Arnesen thinks that Donald Trump’s dominance in the race has actually been a blessing-of-sorts for Kasich, scooping up hard line anti-establishment and conservative voters and leaving truly independent voters looking for a centrist candidate with experience.
It’s a theory the campaign doesn’t discourage.
Kasich has recently shown a spike in polls in the state and has picked up a string of endorsements from newspapers known for supporting centrist Republican candidates, such as the Times, Concord Monitor, the Boston Globe and the Keene Sentinel.

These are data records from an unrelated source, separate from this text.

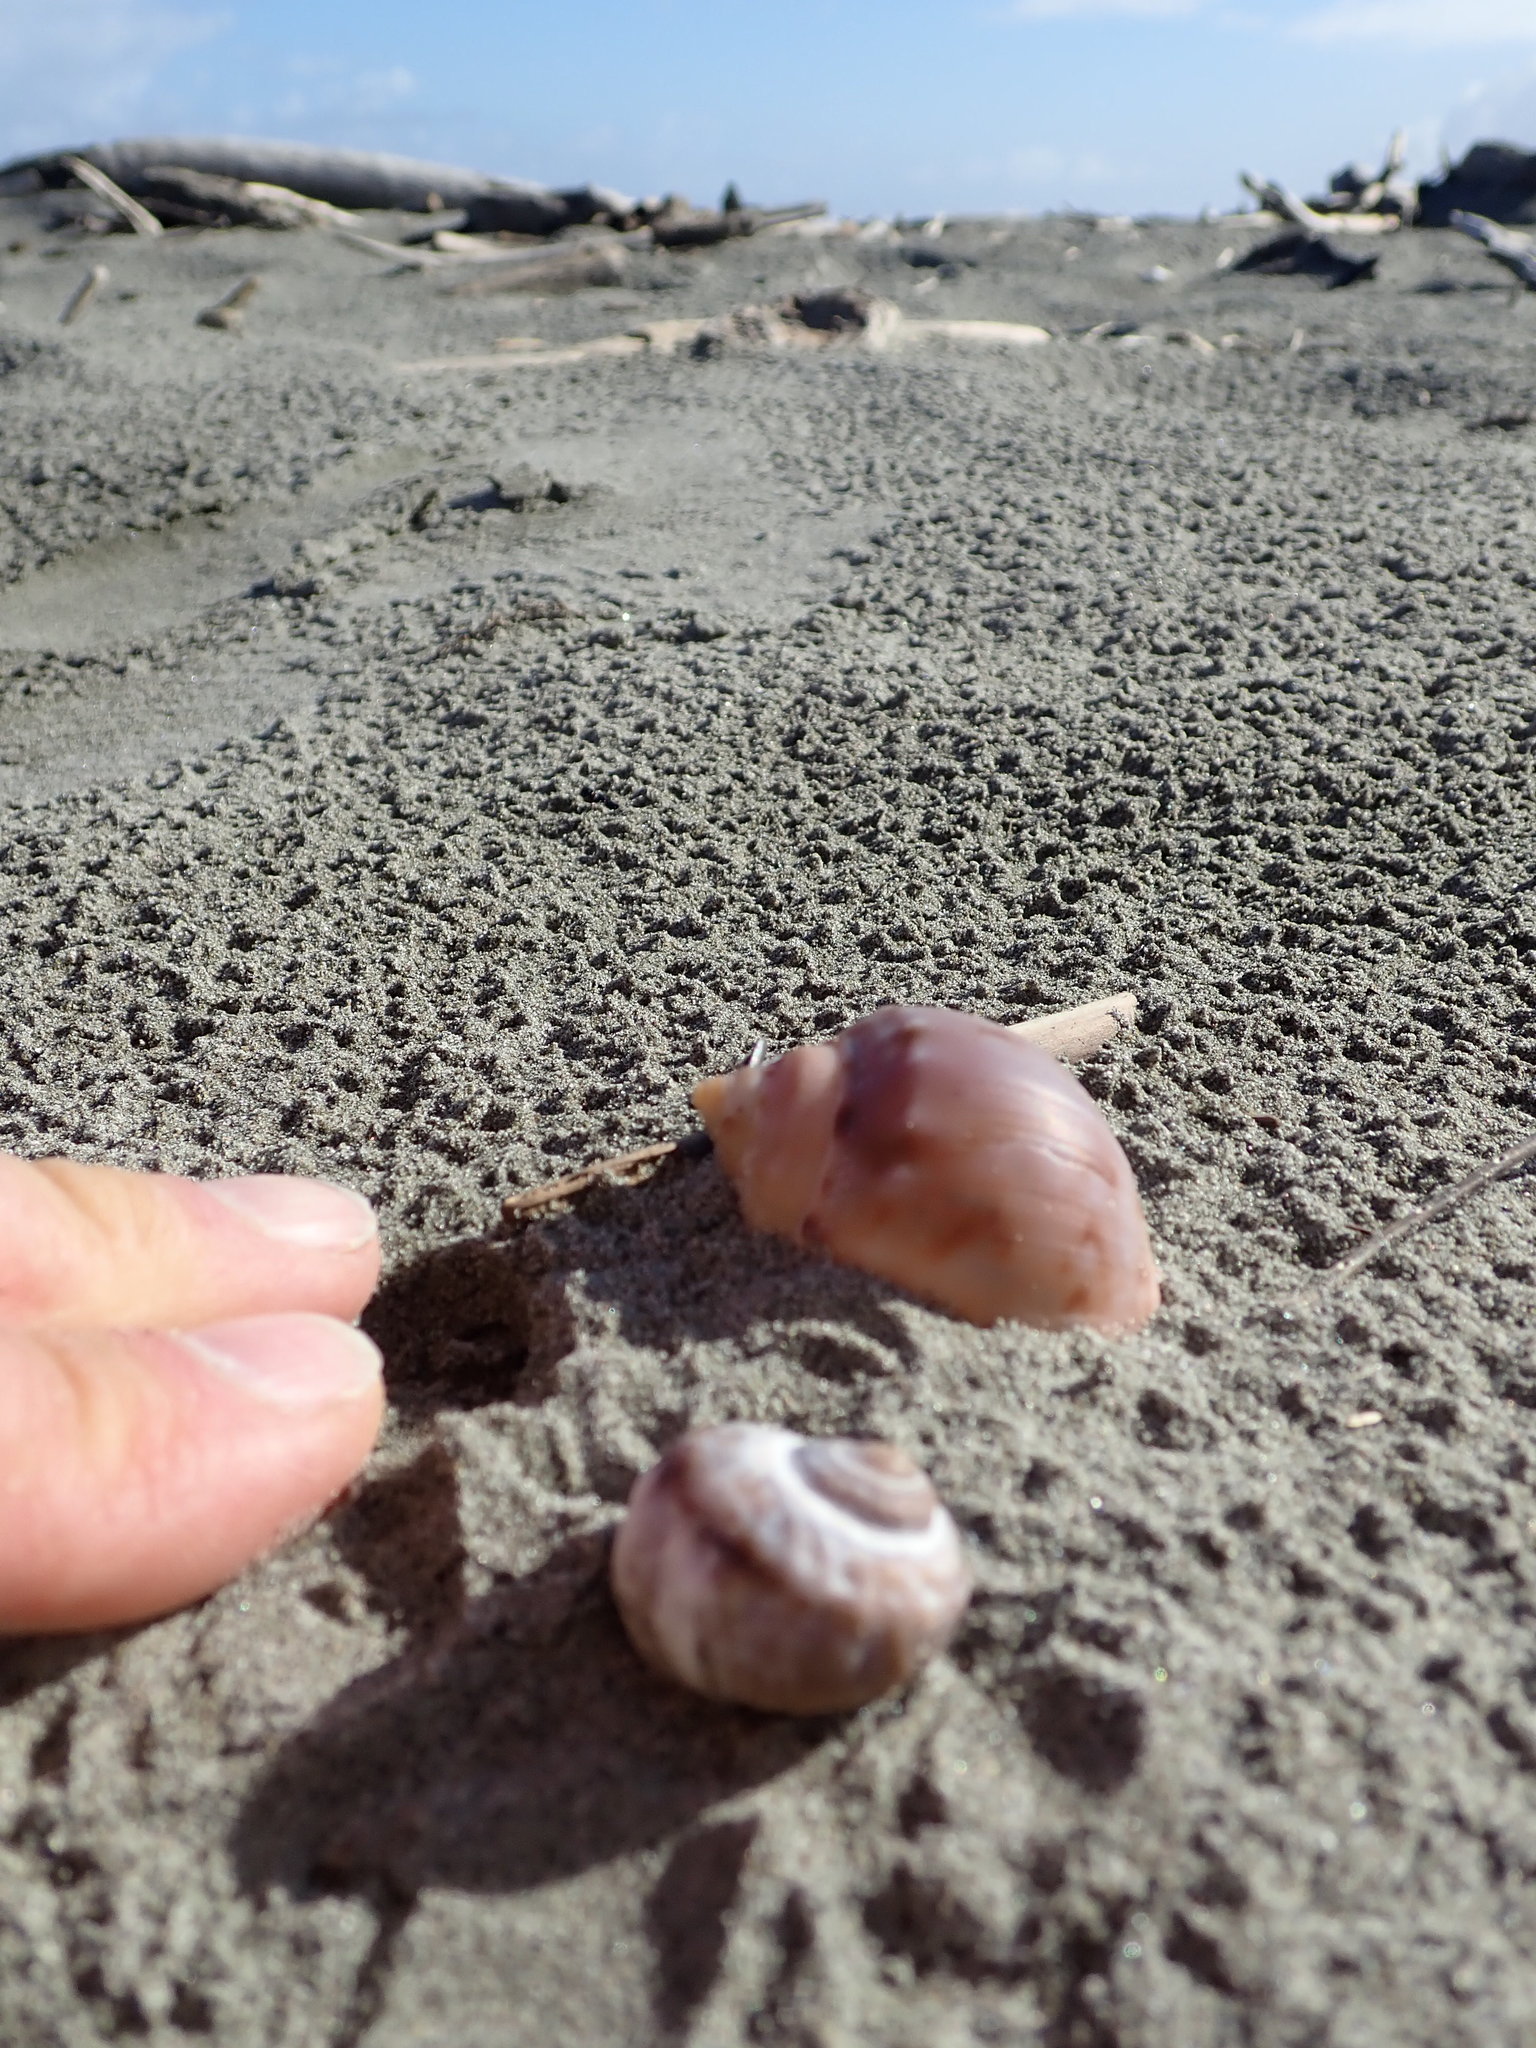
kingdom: Animalia
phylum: Mollusca
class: Gastropoda
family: Amphibolidae
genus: Amphibola
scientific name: Amphibola crenata
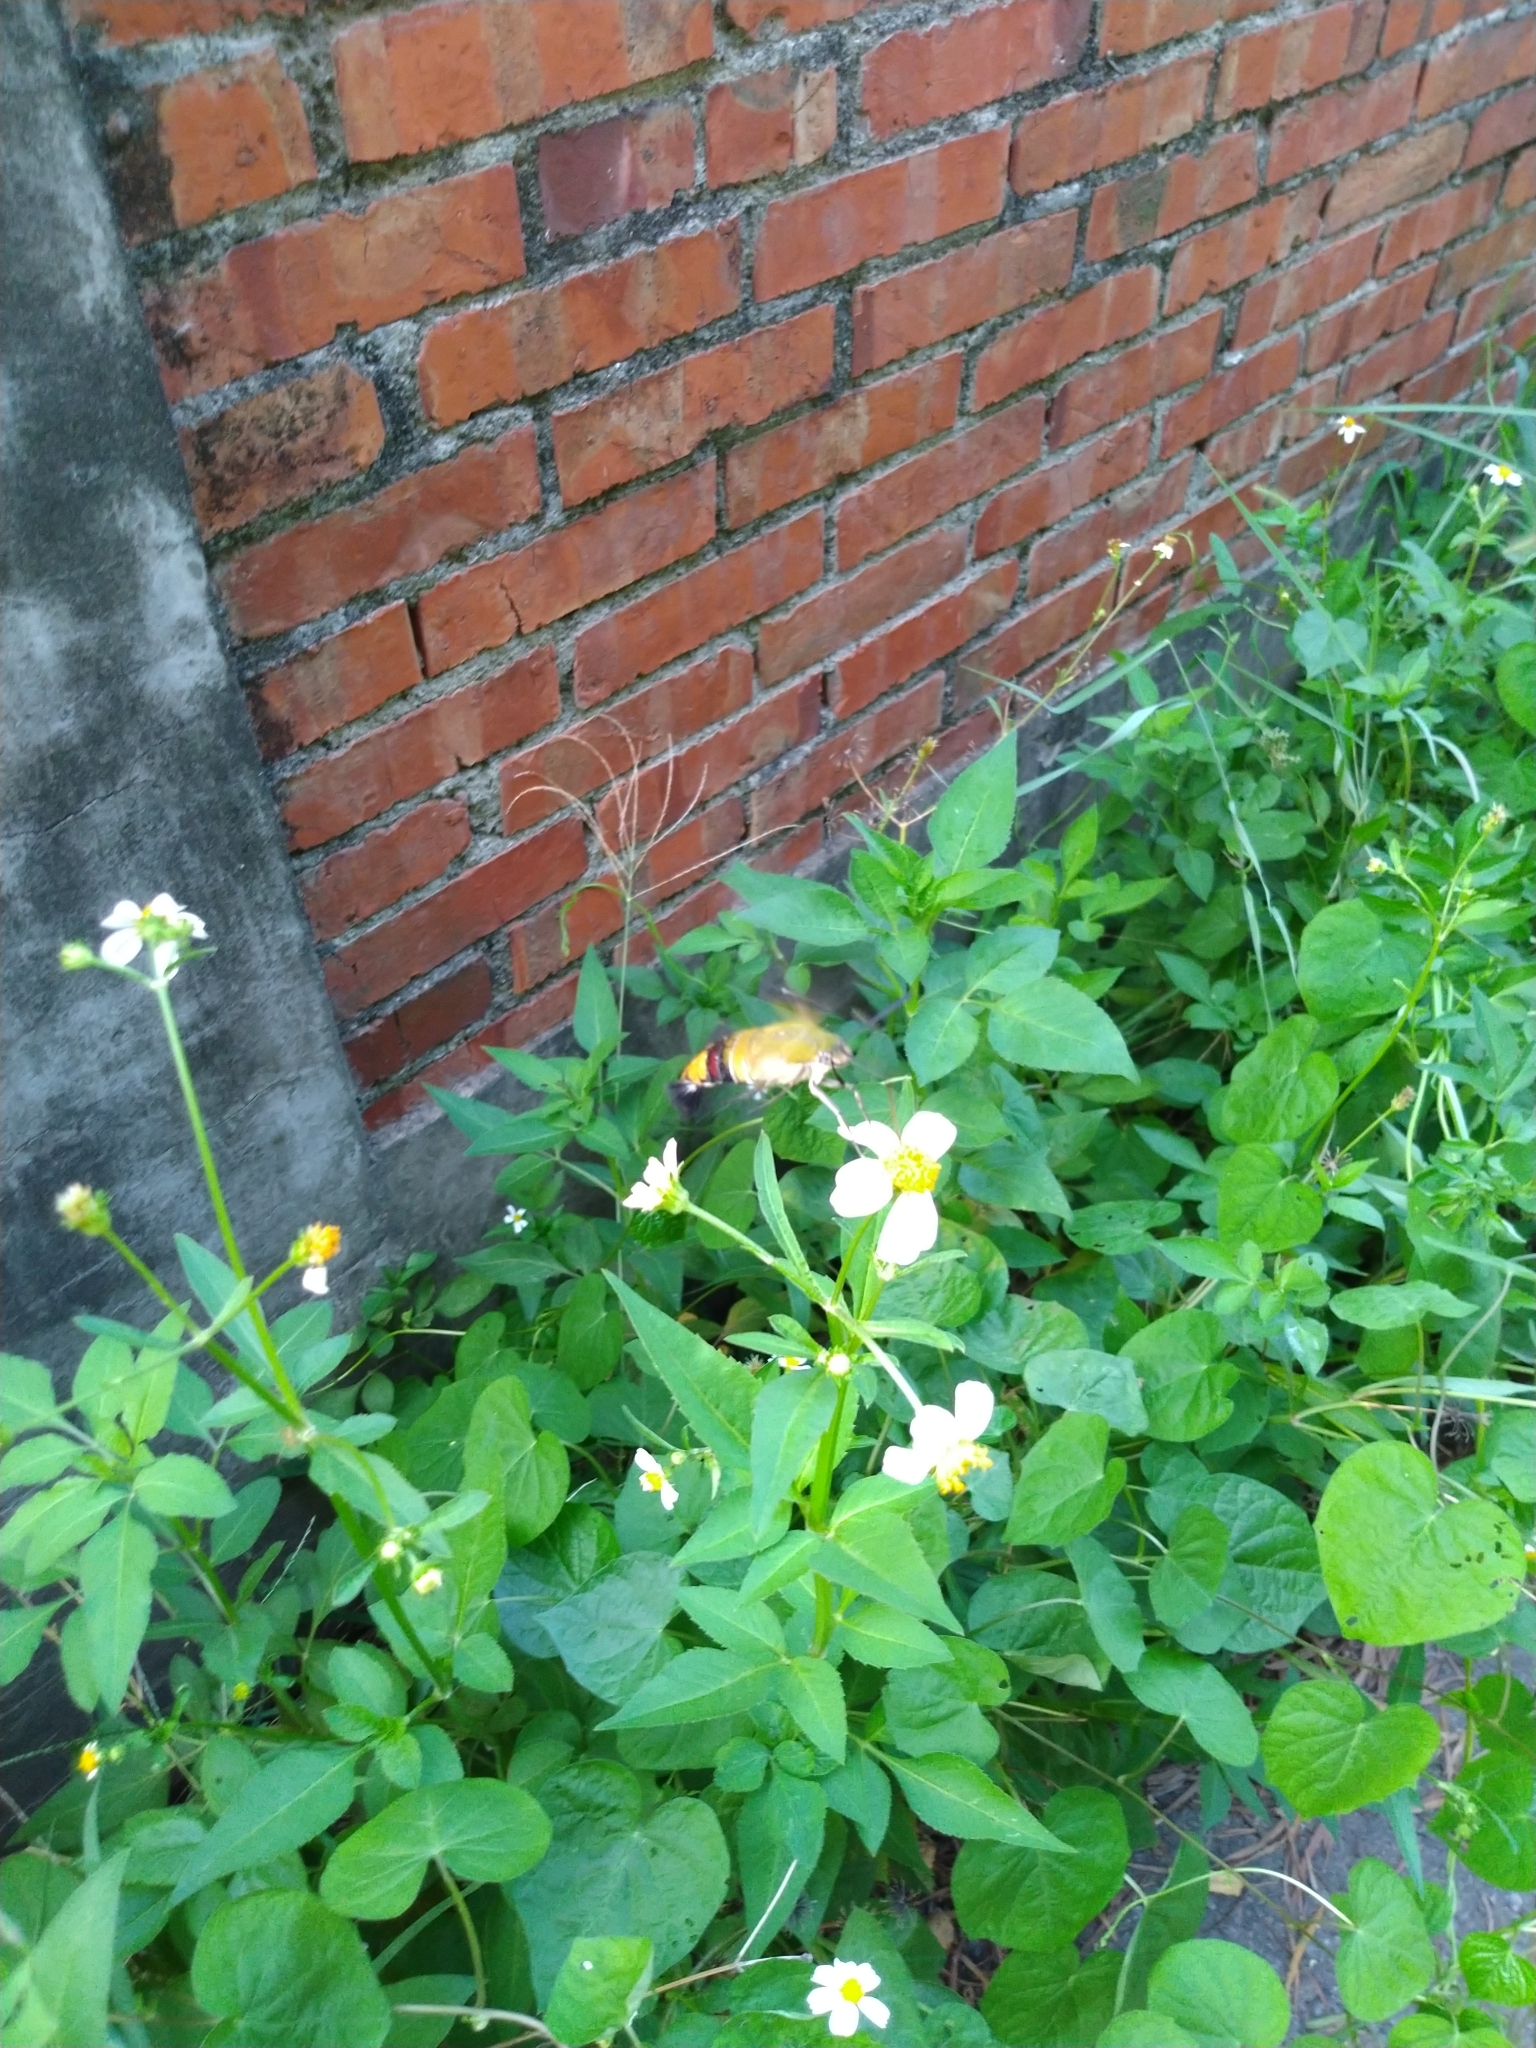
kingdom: Animalia
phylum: Arthropoda
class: Insecta
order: Lepidoptera
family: Sphingidae
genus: Cephonodes
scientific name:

The latest public poll from Suffolk University shows him tied for second place with Texas Sen. Ted Cruz. However other polls show Kasich tied with a cluster of candidates including Cruz, Bush, Christie and Florida Sen. Marco Rubio vying for space below front-runner Donald Trump, many within the margin of error of one another.
Kasich seemed cheery and comfortable in Amherst as he fielded questions and interacted with voters, telling the crowd that some candidates can yell or blame others but that he wants “to live on the sunny side of the street.”
When asked to contrast himself with other candidates by a voter (“Christie and the other guy…. Bush”) Kasich said “no” before turning to his record in Ohio.
“I’m an Independent guy, the Republican party is my vehicle but it has never been my master,” Kasich told a town hall audience in Keene Saturday.
“But I am a conservative who believes that conservative principles can help us to rise,” Kasich added. “People who may not think exactly the way that I do that want to come and play in the orchestra they’re all going to be welcome.”
Attacks from the field
As Kasich has shown movement in polling groups supporting other candidates have hammered him with ads and mailers attacking him for being too liberal on policies like Medicare and Common Core. But several voters at Kasich’s event told CNN those positions didn’t bother them.
Mary Epstein, 56, was one of the first voters to walk into Kasich’s Amherst town hall and told CNN she identifies as Independent. She voted for President Obama in 2008 and 2012 (“big mistake”) but is not considering Democratic candidates this year. She was leaning heavily towards Kasich and was seeing him for the second time to lock it in.
“He reminds me of Jon Huntsman and I liked him,” Epstein said, tying Kasich to the moderate Republican presidential candidate who dropped out after finishing third in New Hampshire four years ago. “I think he’s very practical, and he seems to have a plan.”
In Amherst, Kasich fielded one question on his support for Common Core standards by saying, “I don’t know what that really means, let me tell you what I’m for, in my state I’m for high standards and a curriculum set by local school boards.”
Another voter asked him for advice to give the state legislature on trying to expand Medicare. Kasich said he wasn’t so sure they wanted his advice, but said he did it in Ohio to bring back money “we send” to Washington for treating the mentally ill and drug addicted in Ohio.
Kasich’s campaign acknowledges the candidate’s appeal to moderate voters but says they are competitive among a spectrum of conservative voters as well.
Steve Richardson, 77, of Bedford, is a registered Republican and is considering the more conservative Cruz, though he was leaning towards Kasich and was sitting in the front row in Amherst. He told CNN he wasn’t bothered by many of the recent attacks.
“Well you know you’re never going to get any one candidate that fulfills all your desires,” Richardson said. “I think it means a lot, what you’ve done, you can say anything but what you’ve done is what really counts I think.”